Bilmediğimiz değil unuttuğumuz
O güneş altında kaynamış su ve taş gibi olmuş ekmekten başka yiyecek içeceği kalmamış,Üzerlerindeki elbiseler yamalı, yırtık, birbirine benzemez giysilerden oluşmuş,Birlikleri birbirinden kopmuş,Kimi...
O güneş altında kaynamış su ve taş gibi olmuş ekmekten başka yiyecek içeceği kalmamış,
Üzerlerindeki elbiseler yamalı, yırtık, birbirine benzemez giysilerden oluşmuş,
Birlikleri birbirinden kopmuş,
Kimi yerde toplarını kaybetmiş,
Arkasında Hindistan'dan getirilen tam teçhizatlı, dinç ve en az dört beş kat daha kalabalık birlikler,
Tepede bir uçağa 12 uçak kaldıran düşman havacıları olduğu halde hızla geri çekiliyordu Türk ordusu.
Savaş kaybetmiş bir ordunun geri çekilmesinin nasıl bir perişanlık olduğunu ancak yaşayan bilir.
Parçalanmış çarıklar içindeki yaralı ayaklar, tıraşsız, uykusuz, gıdasız yüzlere sahip askerler yine de emredilen şekilde çekilmeye çabalıyordu.
İnsanî bir güdüyle buna da mecburlardı çünkü düşen ya gerçek çakalların ya soygun için bekleyen yerli halk arasındaki çakalların yemi olacaktı.
Geceleri yakınlarından geçtikleri köylerden nereden geldiği anlaşılamayan kurşunların hedefi oldular.

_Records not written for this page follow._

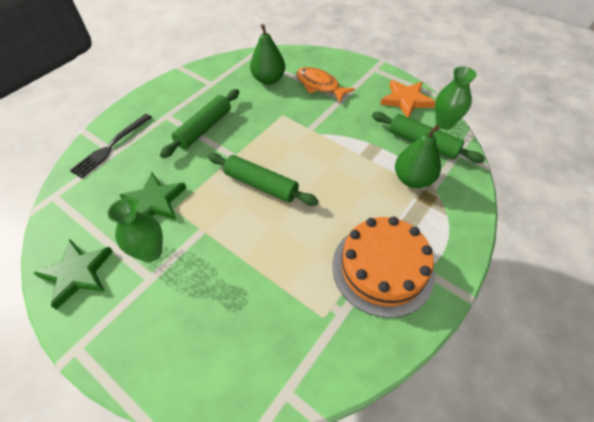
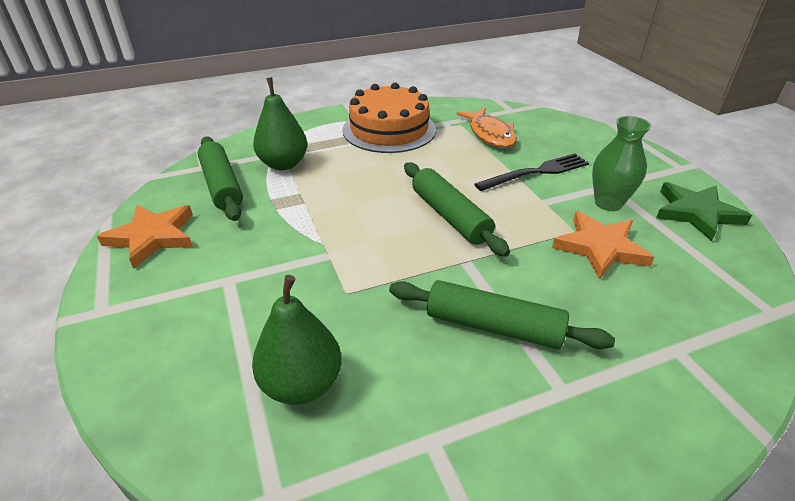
camera: 150 degrees left, 15 degrees down
black fork [70,114,152,178] -> black fork moved to [475,153,589,191]
green star [120,172,186,220] -> orange star [552,211,654,280]
green rolling pin [160,89,239,158] -> green rolling pin turned 45 degrees clockwise [389,280,615,349]
orange fish [297,67,355,102] -> orange fish moved to [456,108,517,148]
green vase [435,66,477,130] -> none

Uzaklardan yaklaşan birlikleri yardım zannettikleri çok oldu; hepsi düşmanın yeni ve hızlı birlikleriydi oysa…
Gündüzleri yakıp kavuran geceleri donduran o iklimde üç ordunun sağ kalanları anavatana doğru, güvenli bir yer bulma umuduyla ilerliyordu.
Arkalarında amansızca kovalamayı sürdüren ve ateş açan İngilizlere rağmen 1. Piyade Tümeni dahil 7. Kolordu'dan arta kalan birlikler Şeria Nehri'ne ulaştı sonunda. Nehri geçerken yan taraftan atlı ve palalı Araplar saldırdı bu sefer…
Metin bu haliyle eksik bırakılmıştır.